Detrás del conflicto pedagógico español late una lucha mucho más profunda que un mero sarampión: el combate entre el funcionariado que cree que una democracia ha de fundarse en un cuerpo funcionarial eficaz y los partidarios de una Democracia carismática que buscan sustituir la meritocracia por los programas oligárquicos que acaban de triunfar definitivamente en Estados Unidos.

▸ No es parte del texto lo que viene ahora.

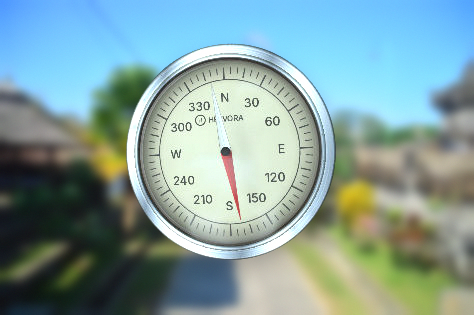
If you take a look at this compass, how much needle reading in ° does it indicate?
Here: 170 °
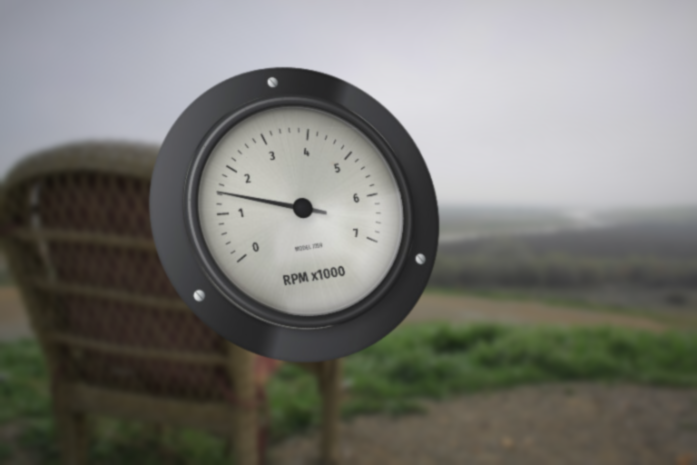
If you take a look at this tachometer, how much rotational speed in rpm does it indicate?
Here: 1400 rpm
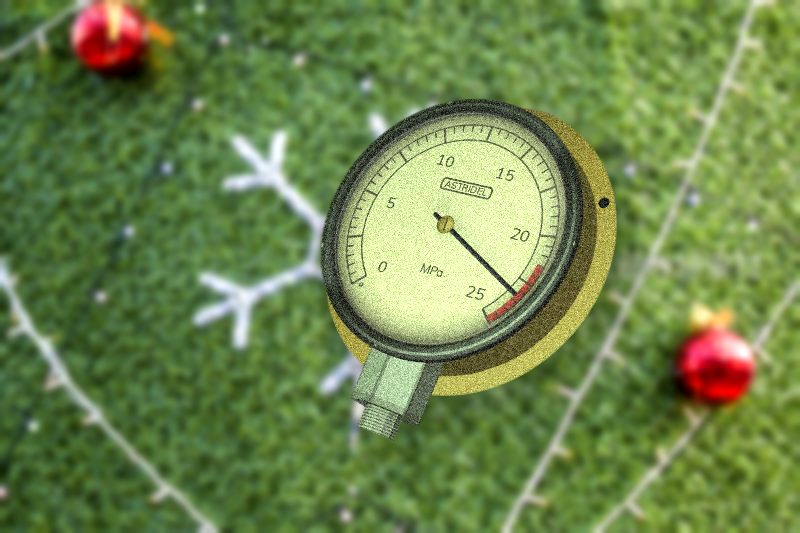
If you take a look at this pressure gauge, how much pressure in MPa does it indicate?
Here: 23.25 MPa
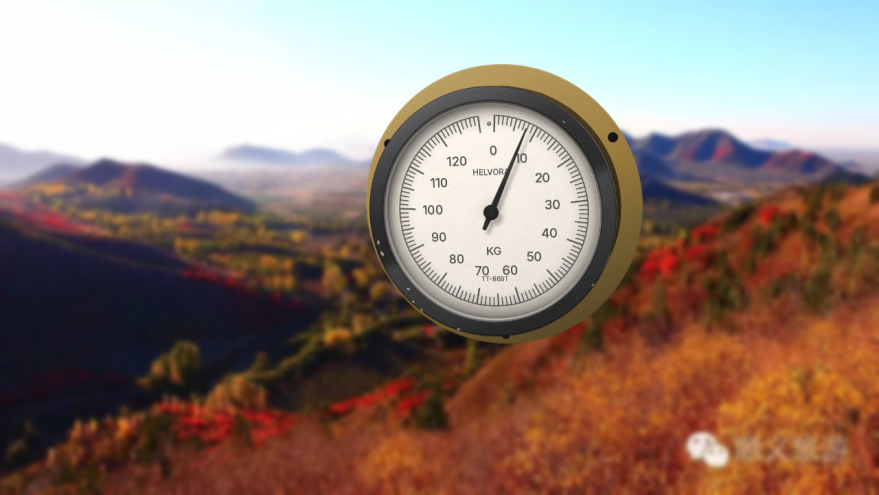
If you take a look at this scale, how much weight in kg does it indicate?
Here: 8 kg
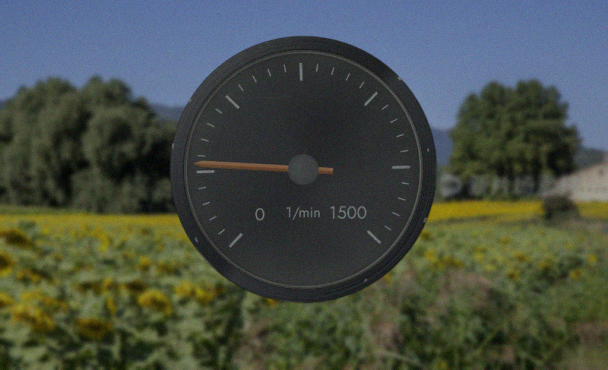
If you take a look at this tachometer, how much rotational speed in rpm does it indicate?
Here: 275 rpm
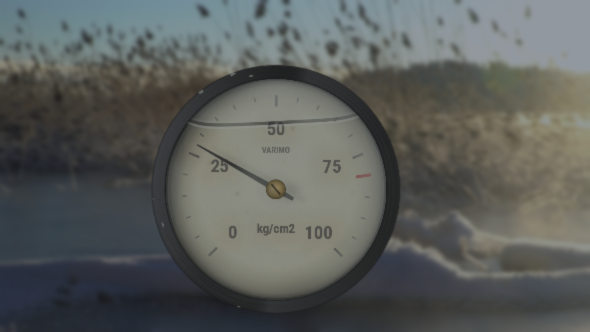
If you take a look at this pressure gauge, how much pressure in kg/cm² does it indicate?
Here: 27.5 kg/cm²
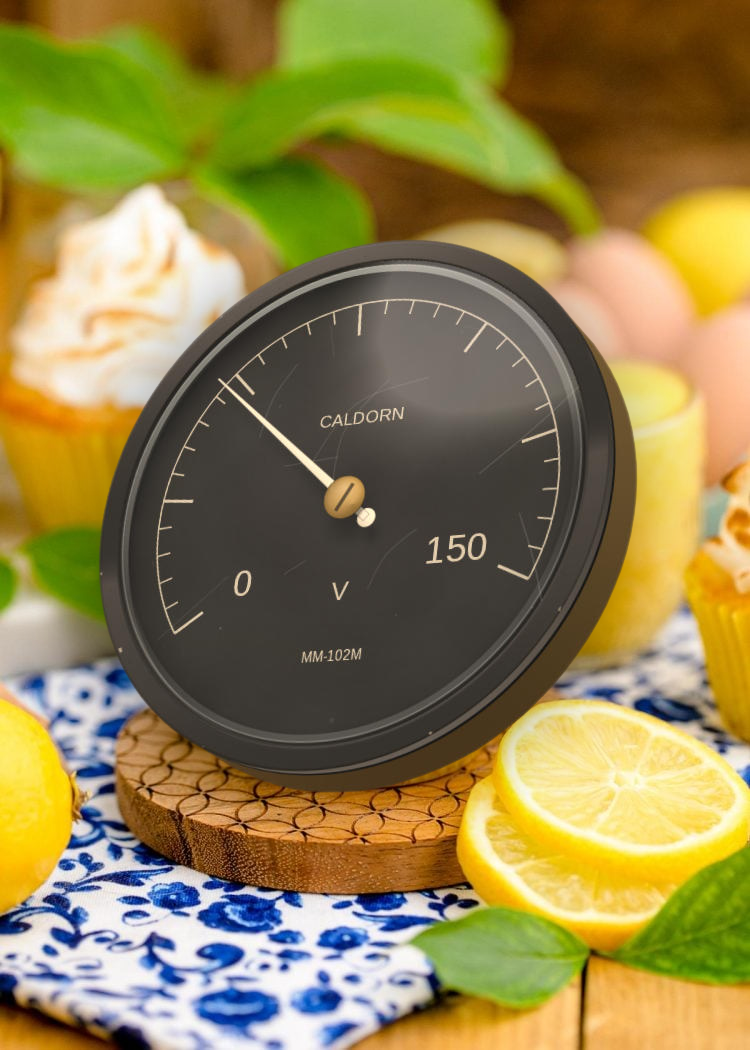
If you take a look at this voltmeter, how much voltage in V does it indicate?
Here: 47.5 V
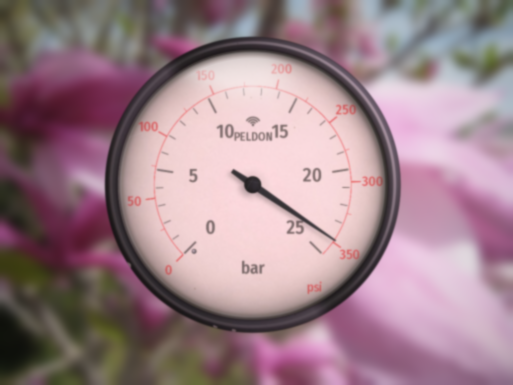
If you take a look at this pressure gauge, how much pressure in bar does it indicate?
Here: 24 bar
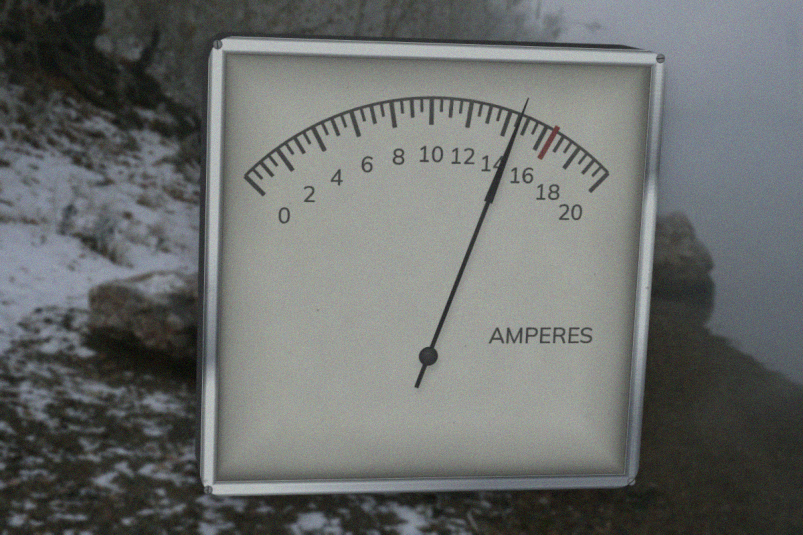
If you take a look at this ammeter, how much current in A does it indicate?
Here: 14.5 A
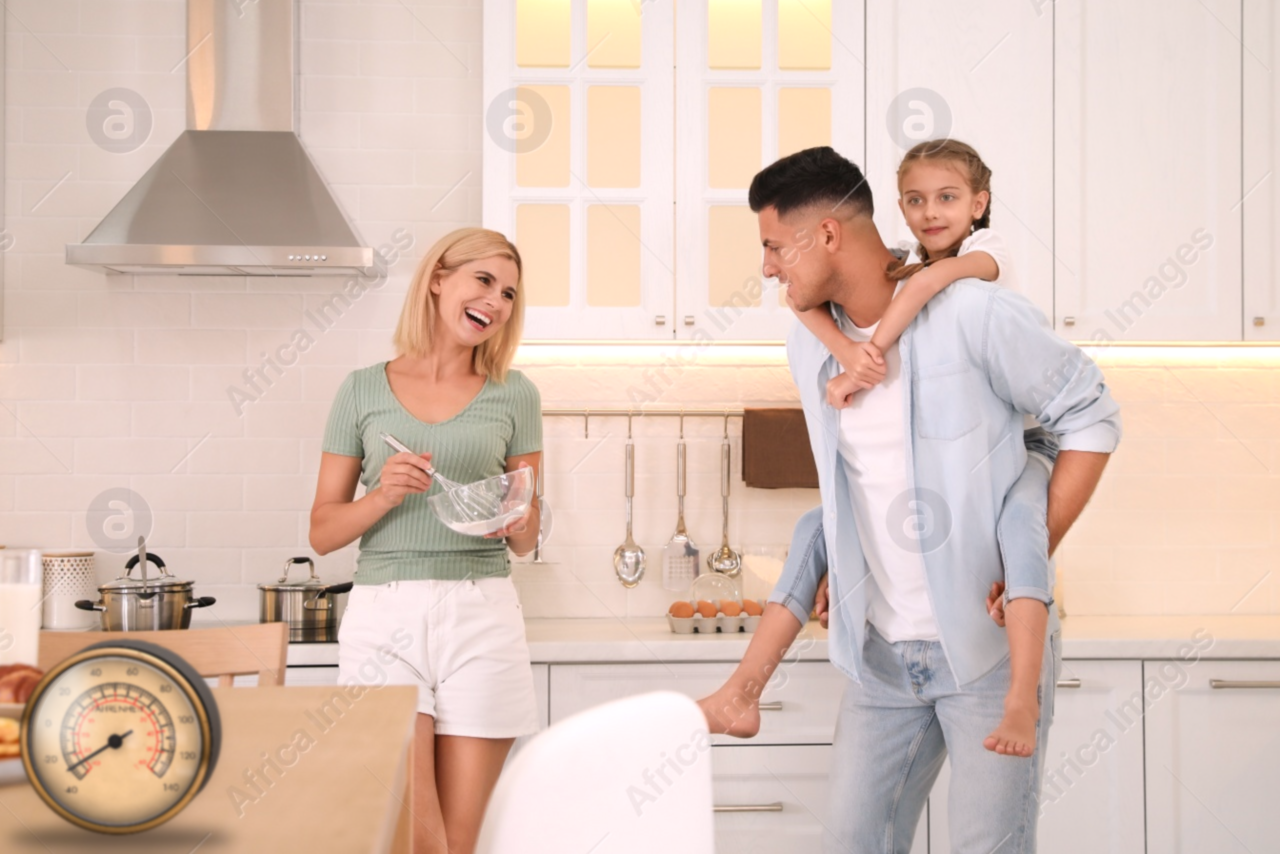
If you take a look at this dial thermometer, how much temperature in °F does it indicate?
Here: -30 °F
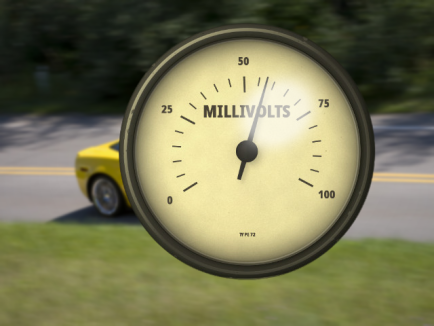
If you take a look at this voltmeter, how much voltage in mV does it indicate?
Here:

Podemos hacer como otros, y llamar fascista o voxista al adversario político que no comprendemos y al que ni siquiera hemos leído, o podemos tratar de entender qué está ocurriendo realmente en el sistema educativo español considerado como un laboratorio de disrupción radical de signo abiertamente desregulador y neoliberal. Podemos, por ejemplo, preguntarnos por la monomanía de la emprendeduría, o la del liderazgo educativo, claramente caudillista, o analizar por qué el pedagogismo se ha convertido en una especie de marketing espiritualista, es decir, una religión civil que no quiere saber nada de los datos objetivos ni de evaluar las consecuencias de la revolución competencial, notoriamente perjudicial para todos nuestros alumnados.
Una religión fosilizada, que no sirve para liderar una escuela eficaz, imprescindible para mantener un orden jurídico democrático. El pedagogismo, por decirlo de otro modo, es una revolución permanente que adquiere tonos claramente oraculares, gnosticistas y proféticos. Encerrarse en un búnker de ideas desarrolladas entre 1970 y 1990 no me parece la manera más constructiva de afrontar problemas de hoy, problemas del 2025. Han cambiado nuestros mundos, ha cambiado la derecha, que ha tomado la iniciativa pública desvirtuando los mensajes del postestructuralismo y la filosofía debordiana para ponerlas al servicio de los nuevos teatros extremistas que trabajan para la exclusión del diferente y el disidente.
El antipedagogismo busca buenos gestores para los servicios públicos, no líderes mediáticos, ni carismas redentores. El antipedagogismo quiere rescatar el sentido de las didácticas específicas contra el empacho de teorías megalómanas que esconden muy mal una crisis de presupuestos. El antipedagogismo rechaza la política emocional y los caudillismos capitalistas, es una forma de republicanismo porque exige una administración saneada, discreta, eficaz, centrada en la formación de ciudadanos informados, libre de confusionismos, pelotazos, sectarismos y de redes clientelares. Allí donde el pedagogismo concibe una comunidad educativa como una “unidad de sentimiento”, el antipedagogismo concibe una comunidad educativa como un órgano de administración pública racionalizado y equitativo.
El antipedagogismo es el movimiento de los docentes que creen que una democracia se ha de basar en un Estado de Derecho y en una serie de derechos constitucionales que no tienen nada que ver con revoluciones místicas ni neolenguas aparentemente subversivas. Al fin y al cabo, su objetivo es preservar el sistema educativo público de su desmoche a manos de la razón economicista y privatizadora más cruel e hipócrita.
La revolución actual en Occidente sí es de extrema derecha, porque lo son el caudillaje y el tribalismo. Por estas razones, el antipedagogismo combate el intrusismo y la desviación masiva de fondos públicos a corporaciones privadas situadas fuera de la esfera del control público. El antipedagogismo es un movimiento antirromántico y materialista, que reclama un entorno laboral libre de nieblas, chantajes emocionales, anarquismos capitalistas, individualismos, mandarinatos equívocos, pensamientos mágicos, dogmas, manipulaciones oficiosas y picarescas consolidadas. El antipedagogismo exige poder servir al alumnado como se merece, con dignidad civil, responsabilidad mental, claridad expositiva y criterios racionales.